Art Installations with Symbolic Statements by: Brittney Lu
In MCASD’s newest collection, we’ve discovered what San Diego had to offer during the 1960-80s’ inclusion of art within a political narrative. So what about campus today? Read more to find out other impacts of some of the pieces you may have passed by, but never quite pondered.
Falling Star (Commissioned by Stuart Collection) by Do Ho Suh, 2012
Iconic to the engineering buildings at Earl Warren College and a remarkable feat of architecture, design and visual imagineering, the Falling Star home is nestled atop of the Jacobs School of Engineering. Falling Star, while most renowned for being a creative mastery of engineering and innovation, is as socially meaningful as it is a physical manifestation of the impossible. Suh envisioned this piece to not only challenge the conventional boundaries of architecture, but to articulate the way one cultivates social belonging when displaced. As an international student from South Korea, Suh translates his psychological experience of redefining home into a physically lopsided house, symbolizing the challenges international students face when reconstructing familiarity and belonging. Through this piece, Suh’s personal journey of displacement becomes a monument for the collective experience many UCSD students and global citizens face.
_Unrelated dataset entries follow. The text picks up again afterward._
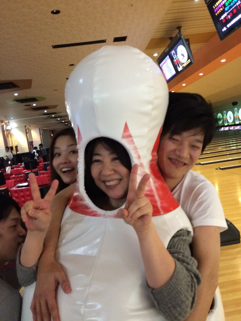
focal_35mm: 29
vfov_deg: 61.7
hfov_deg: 48.2
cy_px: 160
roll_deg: +8.8
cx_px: 120
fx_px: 269
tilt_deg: -5.4
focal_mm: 4.15
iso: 320
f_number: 2.2
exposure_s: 1/20
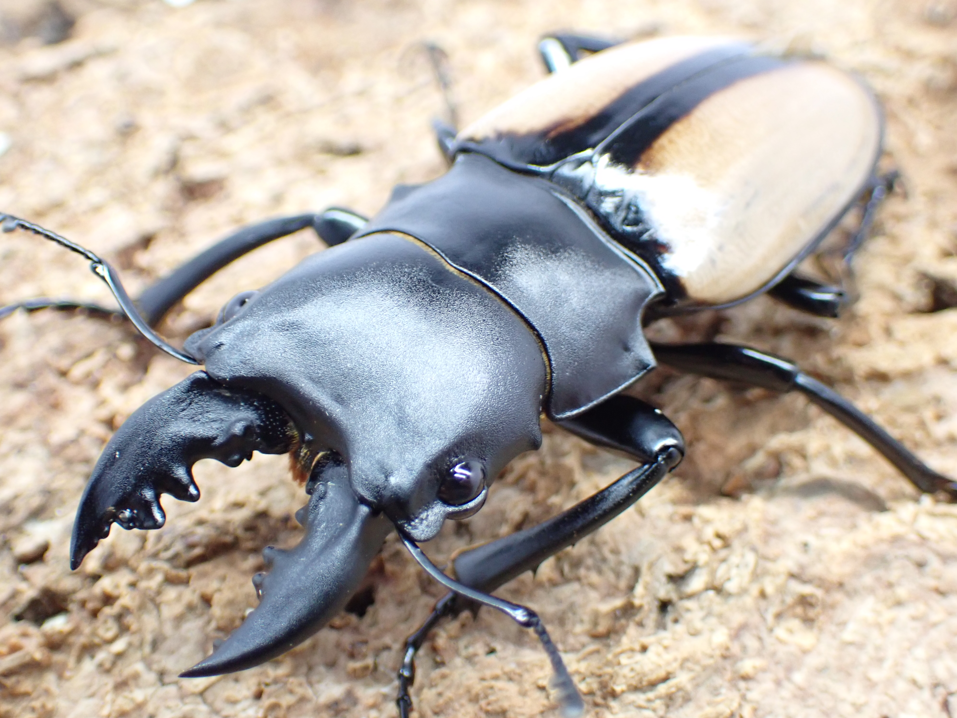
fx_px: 1852
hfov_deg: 29.0
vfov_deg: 21.9
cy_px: 359
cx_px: 478
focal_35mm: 67
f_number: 3.8
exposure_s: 1/60
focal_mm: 11.88
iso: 800
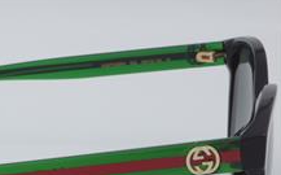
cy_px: 165
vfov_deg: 9.2
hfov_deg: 14.7
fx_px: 1078
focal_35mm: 141
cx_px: 27
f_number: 32
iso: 100
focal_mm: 50
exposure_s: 1/4
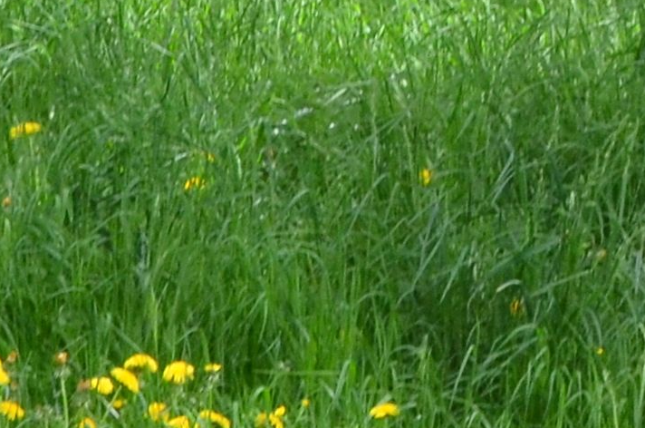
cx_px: 1070
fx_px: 7422
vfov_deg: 3.2
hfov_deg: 4.9
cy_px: -919
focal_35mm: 415
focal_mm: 40
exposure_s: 1/160
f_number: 11
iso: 640
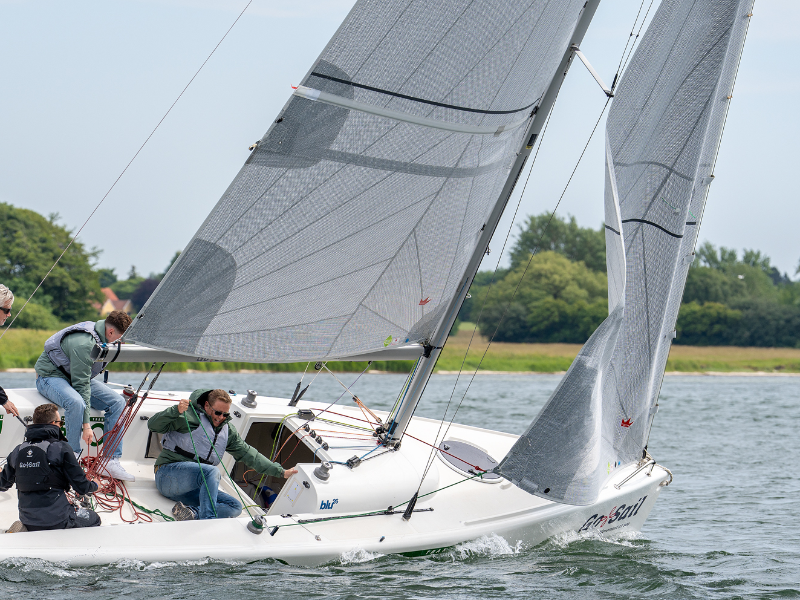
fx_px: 4645
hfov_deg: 9.8
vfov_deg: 7.4
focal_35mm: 201
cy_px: 307
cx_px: 269
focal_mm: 144
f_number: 5
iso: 160
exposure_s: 1/1600
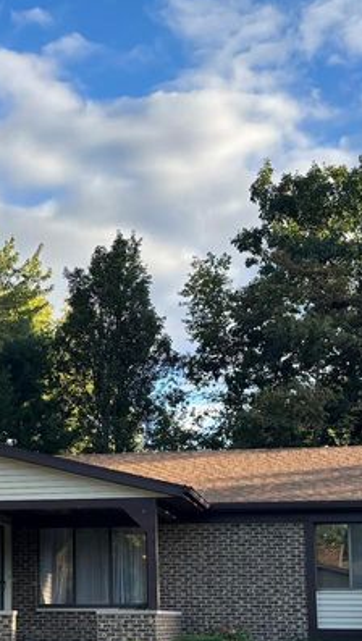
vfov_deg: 28.8
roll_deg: +0.3
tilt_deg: +8.8
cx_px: 39
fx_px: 1243
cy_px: 426
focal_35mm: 73
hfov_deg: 16.4
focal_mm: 5.96
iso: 50
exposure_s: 1/1007
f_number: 1.6
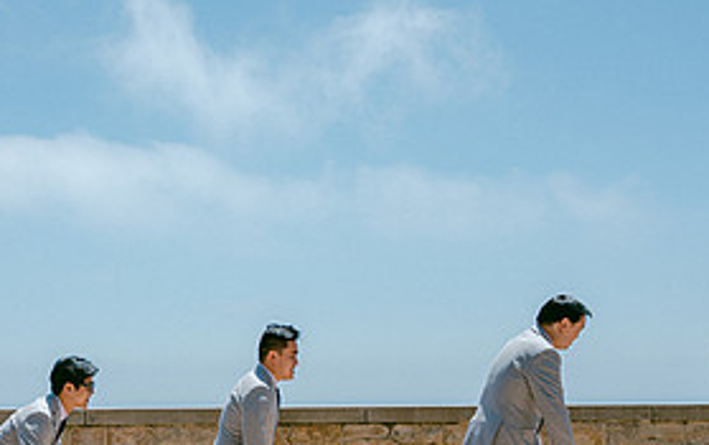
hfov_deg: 33.0
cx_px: 137
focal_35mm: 60
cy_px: 346
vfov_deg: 21.5
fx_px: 1161
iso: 100
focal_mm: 28
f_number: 4
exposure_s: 1/2000
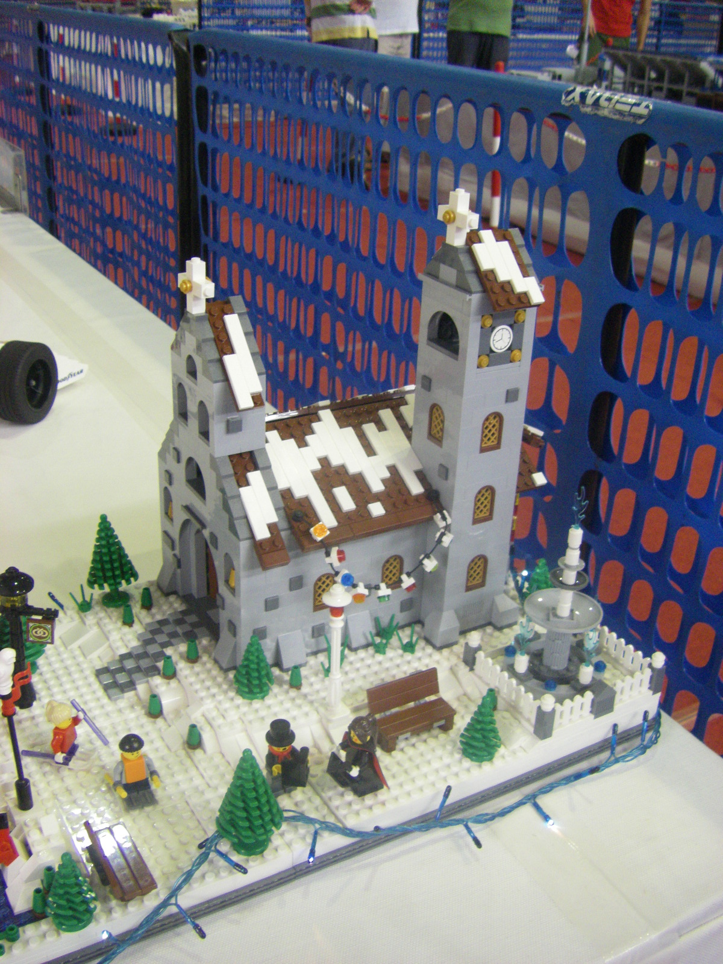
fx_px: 1058
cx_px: 362
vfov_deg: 49.0
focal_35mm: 38
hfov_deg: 37.7
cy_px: 482
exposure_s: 1/50
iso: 400
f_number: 3.5
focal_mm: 6.3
Snake Path (Commissioned by Stuart Collection) by Alexis Smith, 1992
Widely known as “the shortcut from the north side of campus to Warren Lecture Hall,” a closer look at the path reveals hexagonal scales, which from a panoramic vantage point resemble a serpent, winding themselves from the base of Geisel Library down to Warren Mall. A small garden of Eden rests in the middle of the path, adorned with fruits and a marbled bench quoting Thomas Gray. Further down, a large, inscribed “Paradise Lost” installation looms over the path. Convenient for the pedestrian, Snake Path does more than just help students cut across campus, but poses a question that disrupts the balance of intellect, innocence and education. Smith curates this piece with the intent to comment on creating thinkers, not just products of a confined education system.
Another (Commissioned by Stuart Collection) by Barbara Kruger, 2005
Situated high above PC’s hub of food, students and activity is a mural installation of two clocks, surrounded by quotes: “another day, another night, another idea, another dream, another song, another fear, another job, another exam, another smile, another book, another sweater, another car, another love, another life.” Easily mistaken as just another wall in PC, Kruger’s message is not to be missed. Another quote suggests that our lifetimes, and especially so as students, have become measured, not necessarily in experiences, but in repeated moments and growing pains that accompany university life. It challenges our use of time, and pushes back against the idea that the moments we have are not savored, but merely markings of the next “to-do” in life.
READ/WRITE/THINK/DREAM (Commissioned by Stuart Collection) By John Baldessari, 2001
Similarly to Kruger’s exhibit, Another, Baldessari’s addition to the entrance of Geisel, aims at revolutionizing what students are capable of in the mundane of routines. With the central library known as a hub of laborious study, Baldessari’s bold “read, write, think, dream” statement redefines Geisel to symbolize a place of thoughtful evolution and idealistic progressivism where the student is considered to be much more than one who absorbs information only to spit it out again on a blue book. Simple yet imploring the profound, Baldessari’s piece, much like the others — renowned or unfortunately passed by — curates an atmosphere on campus where the students are more than the university culture might define their identities to be.